И не сказать чтобы другие этого не понимали: в “Свинье” цитируется статья Розанова 1909 года под псевдонимом Варварин, применявшимся, когда он сам боялся признаться в иных своих чувствах и догадках, но, как замечает тут же Мережковский,
Разумеется, не было человека, который бы не попрекнул его этими словами после 1917 года, – но Мережковского ли надо винить в том, что февраль перешел в октябрь? Может, виноваты именно ренегатствующие интеллигенты, которые в “Вехах” прокляли интеллигенцию? Может, виноваты те, кто отошел от революции – и прямиком передал ее в руки радикалам? Может, если бы не массовое бегство “под кровать”, как назвал это Саша Черный, к 1917 году Россия подошла бы в состоянии менее катастрофическом, и людей с убеждениями и с опытом политической борьбы было бы в ней больше, и революция не досталась бы улице? Одного ли Керенского, одно ли Временное правительство стоит обвинить в том, что они неэффективно управляли страной и не смогли защитить свободу? Или все-таки виновата замеченная Мережковским тяга к реакции, мечта о гайках и палке – и тесно связанное со всем этим намерение скомпрометировать любую свободу, довести ее до самых уродливых крайностей и тем восторженней встретить новый произвол?

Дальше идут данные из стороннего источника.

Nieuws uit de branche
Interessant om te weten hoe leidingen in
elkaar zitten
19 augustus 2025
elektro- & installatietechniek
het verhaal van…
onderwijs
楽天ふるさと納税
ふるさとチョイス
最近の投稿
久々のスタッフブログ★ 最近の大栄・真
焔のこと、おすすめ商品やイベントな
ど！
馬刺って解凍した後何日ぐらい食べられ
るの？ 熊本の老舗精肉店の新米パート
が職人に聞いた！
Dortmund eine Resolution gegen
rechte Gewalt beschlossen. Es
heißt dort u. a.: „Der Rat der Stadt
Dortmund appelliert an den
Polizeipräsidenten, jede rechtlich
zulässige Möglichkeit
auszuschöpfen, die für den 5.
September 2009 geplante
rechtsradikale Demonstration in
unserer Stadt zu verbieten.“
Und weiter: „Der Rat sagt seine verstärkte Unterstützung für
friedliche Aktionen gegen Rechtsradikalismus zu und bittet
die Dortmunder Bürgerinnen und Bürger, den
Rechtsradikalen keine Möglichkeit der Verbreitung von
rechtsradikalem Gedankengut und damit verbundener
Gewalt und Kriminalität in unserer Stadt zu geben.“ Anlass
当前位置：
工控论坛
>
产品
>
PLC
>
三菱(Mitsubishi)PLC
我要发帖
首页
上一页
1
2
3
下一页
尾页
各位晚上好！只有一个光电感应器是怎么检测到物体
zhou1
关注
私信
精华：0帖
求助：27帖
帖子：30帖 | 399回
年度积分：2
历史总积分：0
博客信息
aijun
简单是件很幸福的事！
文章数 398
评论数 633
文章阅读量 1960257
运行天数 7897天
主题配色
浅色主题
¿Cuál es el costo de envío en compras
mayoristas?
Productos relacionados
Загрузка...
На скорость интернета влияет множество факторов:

Самое откровенное и точное свидетельство о том, как февраль превращался в октябрь, – дневники Гиппиус, ее заветная черная тетрадь, чудом сохранившиеся записи 1915–1918 годов. О Гиппиус надо бы сказать отдельно: есть люди, искренне убежденные, что она была талантливей Мережковского как критик, как фельетонист, даже как романист. Боюсь, это не выдерживает никакой критики: она страшно увлекалась салонной борьбой, умела и любила спорить, как критик она эффектней, хотя в статьях Антона Крайнего – любимый псевдоним – и не видно особенной проницательности. “Чертова кукла” и другие ее политические романы о русском терроризме отличаются удивительной плоскостью – и это не та плоскость, что в исторических притчах Мережковского; соотносятся они примерно как египетская роспись, где всё в профиль, и рисунок ребенка, попросту еще не умеющего рисовать людей анфас. Что у Мережковского – прием, то у Гиппиус – врожденный порок. Среди ее пьес есть настоящие удачи – скажем, любимое Блоком “Зеленое кольцо”, – и все-таки даже на фоне Леонида Андреева это совершенно кукольная драматургия. В чем с Гиппиус никто не сравнится, так это в чутье, в запоминании деталей, в понимании тенденций; она превосходный летописец смуты, и хотя людей у нее почти никогда не видно, зато всех слышно. В ее “Живых лицах”, где почти нет убедительных и пластичных портретов, слышны неуклюжая, деревянная речь Блока, скороговорка Розанова, бредовые, но всегда умные монологи Белого; она вообще лучше слышит, чем видит, лучше чувствует, чем понимает. Конечно, и стихи ее, и проза светят отраженным светом, и современникам бы в голову не пришло поставить ее имя рядом с именем Мережковского, – но обо всем, что касалось русской предреволюционной реальности, она рассказала лучше, чем он.
Другое, чем попрекают Мережковского много чаще, – его поздние прогитлеровские высказывания и восхищение Муссолини, от которого он взял грант на сочинение трилогии (опять!) о Данте. Это, конечно, не то чтобы обесценивает его антироссийские инвективы десятых годов, не то чтобы снижает ценность его предреволюционных прозрений (“Грядущего хама”, скажем), не то чтобы подрывает авторитет его гениальных статей о Пушкине, Лермонтове, Гоголе, но дает серьезный козырь его оппонентам. Дескать, Мережковский ненавидел Россию и русское и в конце естественным образом пришел к гитлеризму.